I want to utilize purrr::map to apply this function so that it calculates the geometric mean of the last seven years of data from each row. So we need a function that will subtract the dates, identify rows within 7 years of the current row, and return a geometric mean of those rows. We can do this with a loop, but as I am trying to use these map functions provided in the purrr package as they provide a nice functional programming way of addressing this problem.I am still working on incorporating purrr::map variants into my workflow. Hopefully I have used it correctly here.

So the first step is to create a function that identifies the values within 7 years of the current row and returns the geomean of those values. I also do not need a value calculated for measurements within the first 7 years.

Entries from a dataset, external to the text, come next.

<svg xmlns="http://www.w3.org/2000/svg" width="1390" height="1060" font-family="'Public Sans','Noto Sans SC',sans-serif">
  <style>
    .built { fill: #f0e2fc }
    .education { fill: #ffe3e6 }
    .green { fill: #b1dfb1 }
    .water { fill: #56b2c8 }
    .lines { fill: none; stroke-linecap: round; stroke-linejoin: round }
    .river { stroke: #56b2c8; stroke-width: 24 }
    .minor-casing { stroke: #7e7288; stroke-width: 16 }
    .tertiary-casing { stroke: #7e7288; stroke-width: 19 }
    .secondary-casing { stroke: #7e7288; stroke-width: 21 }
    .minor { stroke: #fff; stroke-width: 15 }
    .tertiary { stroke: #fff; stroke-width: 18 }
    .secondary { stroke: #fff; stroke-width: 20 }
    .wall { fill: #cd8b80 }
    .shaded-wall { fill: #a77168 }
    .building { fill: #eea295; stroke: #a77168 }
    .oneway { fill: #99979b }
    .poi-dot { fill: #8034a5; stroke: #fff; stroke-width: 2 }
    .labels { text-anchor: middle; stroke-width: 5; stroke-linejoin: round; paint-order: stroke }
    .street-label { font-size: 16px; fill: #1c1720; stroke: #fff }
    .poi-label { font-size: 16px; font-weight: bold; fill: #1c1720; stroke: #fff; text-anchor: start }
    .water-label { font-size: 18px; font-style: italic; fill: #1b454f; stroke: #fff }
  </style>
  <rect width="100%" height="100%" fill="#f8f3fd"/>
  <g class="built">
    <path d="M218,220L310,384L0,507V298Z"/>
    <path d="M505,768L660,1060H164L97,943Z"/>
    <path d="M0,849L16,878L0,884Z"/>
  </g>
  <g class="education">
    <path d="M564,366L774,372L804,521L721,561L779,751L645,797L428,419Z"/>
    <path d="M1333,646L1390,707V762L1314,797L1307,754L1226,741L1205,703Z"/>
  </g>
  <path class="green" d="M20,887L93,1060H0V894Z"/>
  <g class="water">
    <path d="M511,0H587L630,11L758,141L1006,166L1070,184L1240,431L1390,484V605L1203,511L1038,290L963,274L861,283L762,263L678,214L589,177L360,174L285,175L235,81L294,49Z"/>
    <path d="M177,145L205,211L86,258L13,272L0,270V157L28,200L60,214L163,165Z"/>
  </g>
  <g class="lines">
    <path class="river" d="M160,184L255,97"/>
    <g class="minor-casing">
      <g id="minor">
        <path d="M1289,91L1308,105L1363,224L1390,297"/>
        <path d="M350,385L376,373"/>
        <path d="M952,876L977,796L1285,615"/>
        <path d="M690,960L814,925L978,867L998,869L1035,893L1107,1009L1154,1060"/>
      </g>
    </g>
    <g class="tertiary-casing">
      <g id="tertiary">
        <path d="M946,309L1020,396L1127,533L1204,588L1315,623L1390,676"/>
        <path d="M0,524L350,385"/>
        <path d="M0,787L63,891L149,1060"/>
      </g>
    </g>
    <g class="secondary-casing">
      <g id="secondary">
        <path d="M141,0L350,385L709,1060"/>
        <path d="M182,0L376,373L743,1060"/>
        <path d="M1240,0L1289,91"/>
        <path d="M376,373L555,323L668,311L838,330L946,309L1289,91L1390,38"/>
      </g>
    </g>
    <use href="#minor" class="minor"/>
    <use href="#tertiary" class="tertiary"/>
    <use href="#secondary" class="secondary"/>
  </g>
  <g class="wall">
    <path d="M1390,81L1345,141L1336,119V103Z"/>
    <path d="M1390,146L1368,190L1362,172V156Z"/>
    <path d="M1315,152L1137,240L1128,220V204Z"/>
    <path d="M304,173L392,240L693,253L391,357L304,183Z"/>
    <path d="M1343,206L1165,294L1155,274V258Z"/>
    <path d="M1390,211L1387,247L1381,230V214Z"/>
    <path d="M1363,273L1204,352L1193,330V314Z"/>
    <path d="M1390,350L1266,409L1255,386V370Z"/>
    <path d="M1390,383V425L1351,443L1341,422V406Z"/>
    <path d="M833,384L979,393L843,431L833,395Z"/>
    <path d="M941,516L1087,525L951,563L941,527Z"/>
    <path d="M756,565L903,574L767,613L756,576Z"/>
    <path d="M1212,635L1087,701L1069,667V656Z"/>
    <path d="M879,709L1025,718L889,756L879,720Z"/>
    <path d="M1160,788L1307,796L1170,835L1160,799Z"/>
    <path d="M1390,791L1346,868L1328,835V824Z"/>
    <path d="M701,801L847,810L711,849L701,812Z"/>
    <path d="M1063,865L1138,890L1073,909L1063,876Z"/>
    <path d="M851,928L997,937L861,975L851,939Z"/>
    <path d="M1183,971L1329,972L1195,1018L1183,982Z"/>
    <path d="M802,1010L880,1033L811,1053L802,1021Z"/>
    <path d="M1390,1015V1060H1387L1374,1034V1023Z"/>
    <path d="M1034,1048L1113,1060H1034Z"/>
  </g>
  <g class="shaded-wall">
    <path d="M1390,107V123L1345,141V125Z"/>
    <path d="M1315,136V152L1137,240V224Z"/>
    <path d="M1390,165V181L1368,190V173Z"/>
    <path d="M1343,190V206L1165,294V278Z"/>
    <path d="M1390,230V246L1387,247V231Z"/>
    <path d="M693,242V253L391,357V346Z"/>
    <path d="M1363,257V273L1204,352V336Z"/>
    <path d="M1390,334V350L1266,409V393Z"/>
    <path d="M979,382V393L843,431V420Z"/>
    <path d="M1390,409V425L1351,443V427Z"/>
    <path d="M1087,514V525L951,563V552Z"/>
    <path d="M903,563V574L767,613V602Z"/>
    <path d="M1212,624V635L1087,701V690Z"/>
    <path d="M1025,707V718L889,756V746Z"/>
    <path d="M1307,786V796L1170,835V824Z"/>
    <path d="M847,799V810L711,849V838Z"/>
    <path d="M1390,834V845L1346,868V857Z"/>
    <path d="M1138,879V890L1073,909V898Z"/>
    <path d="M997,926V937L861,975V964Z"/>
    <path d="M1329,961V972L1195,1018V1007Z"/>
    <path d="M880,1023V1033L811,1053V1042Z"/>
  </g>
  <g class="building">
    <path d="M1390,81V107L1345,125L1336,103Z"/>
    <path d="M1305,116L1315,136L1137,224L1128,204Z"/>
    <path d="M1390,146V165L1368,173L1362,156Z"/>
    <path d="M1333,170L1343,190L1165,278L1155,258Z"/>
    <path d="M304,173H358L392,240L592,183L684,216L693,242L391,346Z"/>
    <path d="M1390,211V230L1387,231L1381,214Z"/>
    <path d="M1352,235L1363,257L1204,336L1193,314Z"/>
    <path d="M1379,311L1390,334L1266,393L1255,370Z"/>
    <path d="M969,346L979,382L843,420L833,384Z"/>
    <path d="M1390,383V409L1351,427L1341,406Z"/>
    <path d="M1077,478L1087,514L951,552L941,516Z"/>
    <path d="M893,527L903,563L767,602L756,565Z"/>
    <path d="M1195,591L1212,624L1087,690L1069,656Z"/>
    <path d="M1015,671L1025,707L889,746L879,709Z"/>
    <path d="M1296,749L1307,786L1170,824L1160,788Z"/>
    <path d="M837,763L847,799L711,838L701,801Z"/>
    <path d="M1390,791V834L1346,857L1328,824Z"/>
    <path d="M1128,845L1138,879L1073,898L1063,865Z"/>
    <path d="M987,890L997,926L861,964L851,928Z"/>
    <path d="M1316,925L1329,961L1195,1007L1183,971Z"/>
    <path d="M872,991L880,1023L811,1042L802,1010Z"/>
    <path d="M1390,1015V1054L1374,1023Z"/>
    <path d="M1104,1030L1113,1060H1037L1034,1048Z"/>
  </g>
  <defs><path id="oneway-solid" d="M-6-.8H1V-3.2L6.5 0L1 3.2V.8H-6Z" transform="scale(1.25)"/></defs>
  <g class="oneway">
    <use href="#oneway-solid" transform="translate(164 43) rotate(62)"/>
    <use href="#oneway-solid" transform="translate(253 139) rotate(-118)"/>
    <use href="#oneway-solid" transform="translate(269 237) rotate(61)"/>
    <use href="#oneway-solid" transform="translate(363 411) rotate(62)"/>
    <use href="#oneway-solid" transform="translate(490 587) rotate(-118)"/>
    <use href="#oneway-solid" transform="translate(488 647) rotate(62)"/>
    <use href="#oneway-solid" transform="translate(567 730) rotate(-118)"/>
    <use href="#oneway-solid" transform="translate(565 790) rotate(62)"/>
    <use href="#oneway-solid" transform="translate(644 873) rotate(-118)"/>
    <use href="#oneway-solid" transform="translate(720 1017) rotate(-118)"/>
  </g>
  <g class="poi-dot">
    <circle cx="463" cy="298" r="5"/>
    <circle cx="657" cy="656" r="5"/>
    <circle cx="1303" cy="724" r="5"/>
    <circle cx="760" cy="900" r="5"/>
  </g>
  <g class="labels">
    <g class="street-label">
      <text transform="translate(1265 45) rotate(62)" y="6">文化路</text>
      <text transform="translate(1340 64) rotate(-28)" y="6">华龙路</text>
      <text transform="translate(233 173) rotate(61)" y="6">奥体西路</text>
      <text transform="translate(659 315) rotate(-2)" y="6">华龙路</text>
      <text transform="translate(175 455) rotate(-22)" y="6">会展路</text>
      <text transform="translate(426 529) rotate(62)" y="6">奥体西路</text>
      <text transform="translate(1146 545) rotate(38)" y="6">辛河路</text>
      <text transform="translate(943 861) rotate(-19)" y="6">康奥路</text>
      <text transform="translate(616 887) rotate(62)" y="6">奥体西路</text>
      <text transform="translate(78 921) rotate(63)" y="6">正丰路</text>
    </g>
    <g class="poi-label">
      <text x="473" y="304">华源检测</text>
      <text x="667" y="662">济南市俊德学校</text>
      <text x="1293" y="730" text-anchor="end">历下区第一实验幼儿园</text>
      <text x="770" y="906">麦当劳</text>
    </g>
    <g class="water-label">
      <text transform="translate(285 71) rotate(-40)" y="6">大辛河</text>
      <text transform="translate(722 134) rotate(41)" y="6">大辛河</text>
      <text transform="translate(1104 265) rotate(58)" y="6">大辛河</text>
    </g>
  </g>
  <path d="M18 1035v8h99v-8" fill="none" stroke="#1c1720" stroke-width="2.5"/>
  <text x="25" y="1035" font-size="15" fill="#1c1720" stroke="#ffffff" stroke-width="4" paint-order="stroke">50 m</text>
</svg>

library(lubridate) ## import lubridate for as.duration and dyears functions
myfunc <- function(dates, values, years, i){
  mu <- values[as.duration(dates[i] - dates)/dyears(1) <= years & as.duration(dates[i] - dates)/dyears(1) >= 0]
  if(as.duration(dates[i] - dates[1])/dyears(1) < 7){
    return(NA)
  }
  else(gm_mean(mu)
  )
}

Now apply this function using map in the dplyr chain:

library(purrr)
df2 <- df %>%
  arrange(`End Date`) %>%
  mutate(Rolled_gm = map_dbl(seq_along(.$`End Date`),
                             ~myfunc(dates = `End Date`, values = `Value`, years = 7, i = .x)))
head(df2)
## # A tibble: 6 x 7
##   `RFA(Sample Set ID)/Tag_id` Segment `Parameter Code` Value `End Date`
##   <chr>                         <int>            <int> <int> <date>    
## 1 R194284                        1501            31701    86 2001-03-14
## 2 R195801                        1501            31701    85 2001-06-21
## 3 L064180                        1501            31701   410 2001-09-05
## 4 R198132                        1501            31701   132 2001-09-18
## 5 L067079                        1501            31701   221 2001-11-26
## 6 R200081                        1501            31701   428 2002-01-10
## # ... with 2 more variables: `Monitoring Type` <chr>, Rolled_gm <dbl>

Visualize this with ggplot:

library(hrbrthemes)
ggplot(df2) +
  geom_point(aes(`End Date`, Value), alpha = 0.25) +
  geom_line(aes(`End Date`, `Rolled_gm`, color = "7-yr rolling geometric mean"), size = .75) +
  geom_hline(aes(yintercept = 35, color = "35 MPN/100mL water quality standard"), size = .75) +
  scale_y_log10(labels = scales::comma) +
  theme_ipsum_rc() + scale_color_brewer(name = "", type = "qual", palette = "Set2") +
  labs(
    title = "Enterococcus concentrations",
    subtitle = "Tres Palacios Tidal",
    caption = "Source: TCEQ CRP Data Tool",
    x = "Sample date", y = "Concentration (MPN/100mL)"
  )

I think this a relatively easy figure for stakeholders to understand. The red line depicts the rolling geometric mean used to assess compliance with water quality standards at any given sampling point.